══ 提供された文章 ══
子どもをやる気にさせる魔法の言葉があったとしたら、本当に知りたいですか?

「親の私の前じゃ全然話さないのに、こんなに勉強や進路のことを話すなんてビックリしました。何か魔法でも使ったんですか?」

 

ぼくは仕事でフリースクールや塾をしていることもあって、中高生の子どもと話したり、面談したりすることがよくあります。面談内容を報告するときに、上のような言葉を保護者さんから言われることがあります。

 

 

嬉しいお言葉ですが、魔法は一切使っていません。

やっているのは、ひたすらに相手の関心に関心を持つことです。

何が好きで、どれくらいゲームをして、どんなことでモヤモヤするのか。

 

 

将来や勉強など核心にふれることを話してもらうために、ひたすらに相手の関心を聞き、共感して、信頼を掴むことをしています。

 

時間もかかるし、相手が答えてくれないことだってあります。

でも、ぼくはこの方法を辞めることはありません。

子どもが自分でがんばるエネルギーと目標を取り戻すためには、

遠回りなようで、これが一番の近道だと今は確信しているからです。

 

 

とはいえ、自分も魔法の言葉を探していた頃がありました。

学校の先生をしていたときは特にそうでした。

 

学校の先生じゃ無い人にとっては馴染みがないでしょうが、

書店にいったときに先生向けの書籍が並んでる棚に足を運んで見てください。

 

 

「こうすれば上手くいく●●の法則」

「勉強嫌いのやんちゃな子が勉強を好きになる◇◇な方法」

 

みたいなハウツー本が本当にたくさん並んでいます。

すぐ効果がありそうなので、そういうものをついつい手に取ってしまうんです。

パラパラ立ち読みしてたら、「使えそうかも・・」という予感が湧いてきます。

 

その予感を持って、翌日に本に書いてあることを実践するとどうなるか。

 

上手くいきません。

まあ上手くいかない。

 

 

仮に、本にあることが子どもに通じたとしても1回くらいがせいぜいです。

そんな具合ですから自分が解決したかったことの本質が解決されないままなので、また新しい本を探す。

こんなことを繰り返していました。

 

 

 

どうしてハウツー本に書いてあることが通じないのか。

 

言われる側に立ったら、その答えが見えてきます。

 

 

例えば「誰でも落とせる魔法の口説き文句」みたいな本があったとして、そこ書いてあるフレーズをあなたが言われたら嬉しいですか?

 

 

嬉しくないですよね。

どんなに耳障りがよく、綺麗な言葉であったとしても自分のために言われていない言葉には心は動かされません。反対に、どんなに不恰好で不器用な言葉であっても自分のために言われていることが分かれば少なからず言われた側は感動します。
═══
══ 提供資料 ══
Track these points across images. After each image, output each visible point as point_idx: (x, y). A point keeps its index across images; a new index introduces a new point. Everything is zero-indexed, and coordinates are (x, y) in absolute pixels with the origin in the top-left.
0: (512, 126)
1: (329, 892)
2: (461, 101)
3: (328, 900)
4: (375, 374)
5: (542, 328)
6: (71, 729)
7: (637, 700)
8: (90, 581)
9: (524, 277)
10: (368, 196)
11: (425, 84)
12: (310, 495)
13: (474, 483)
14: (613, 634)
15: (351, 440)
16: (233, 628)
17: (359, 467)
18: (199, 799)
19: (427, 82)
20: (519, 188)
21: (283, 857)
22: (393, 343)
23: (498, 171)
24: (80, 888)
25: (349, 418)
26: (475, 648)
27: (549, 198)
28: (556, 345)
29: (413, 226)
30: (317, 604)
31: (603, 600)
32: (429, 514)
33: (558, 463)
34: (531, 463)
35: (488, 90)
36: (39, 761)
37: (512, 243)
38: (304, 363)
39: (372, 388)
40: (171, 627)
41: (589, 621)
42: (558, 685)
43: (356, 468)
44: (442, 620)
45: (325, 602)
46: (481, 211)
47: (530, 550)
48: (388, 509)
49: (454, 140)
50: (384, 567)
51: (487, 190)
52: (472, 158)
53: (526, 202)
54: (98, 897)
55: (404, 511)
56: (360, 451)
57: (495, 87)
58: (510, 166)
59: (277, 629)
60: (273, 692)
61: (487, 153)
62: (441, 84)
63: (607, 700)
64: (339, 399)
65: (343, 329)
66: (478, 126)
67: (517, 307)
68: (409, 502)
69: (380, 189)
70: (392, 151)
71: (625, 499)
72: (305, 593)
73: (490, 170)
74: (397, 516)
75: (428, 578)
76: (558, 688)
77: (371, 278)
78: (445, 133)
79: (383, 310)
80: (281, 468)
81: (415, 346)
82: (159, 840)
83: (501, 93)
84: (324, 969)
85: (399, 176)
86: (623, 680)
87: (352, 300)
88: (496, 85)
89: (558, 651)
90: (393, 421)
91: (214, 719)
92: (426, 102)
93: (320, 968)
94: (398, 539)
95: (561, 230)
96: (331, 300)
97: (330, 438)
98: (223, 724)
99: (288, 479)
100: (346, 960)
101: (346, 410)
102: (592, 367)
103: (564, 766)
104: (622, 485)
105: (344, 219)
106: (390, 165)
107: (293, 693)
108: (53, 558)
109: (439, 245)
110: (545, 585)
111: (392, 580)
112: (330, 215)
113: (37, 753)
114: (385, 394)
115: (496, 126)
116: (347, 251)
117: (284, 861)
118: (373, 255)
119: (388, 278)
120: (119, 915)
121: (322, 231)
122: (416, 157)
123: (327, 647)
═══
• 指示:
1) 提供された文章の「例えば「誰でも落とせる魔法の」から「らず言われた側は感動します。」までをすべて、「口説き文句」を「決め台詞」に置き換えて書き直してください。
2) 提供された文章について、次の問いに答えなさい。
(a) 筆者が仕事でしていることとして挙げられているのは何か。
(b) 筆者が魔法の言葉を特に探していたのは、何をしていたときか。
(c) 本にあることが子どもに通じたとしても、せいぜい何回くらいか。

• 回答:
1)
例えば「誰でも落とせる魔法の決め台詞」みたいな本があったとして、そこ書いてあるフレーズをあなたが言われたら嬉しいですか?

 

 

嬉しくないですよね。

どんなに耳障りがよく、綺麗な言葉であったとしても自分のために言われていない言葉には心は動かされません。反対に、どんなに不恰好で不器用な言葉であっても自分のために言われていることが分かれば少なからず言われた側は感動します。

2)
(a) フリースクールや塾
(b) 学校の先生をしていたとき
(c) 1回くらい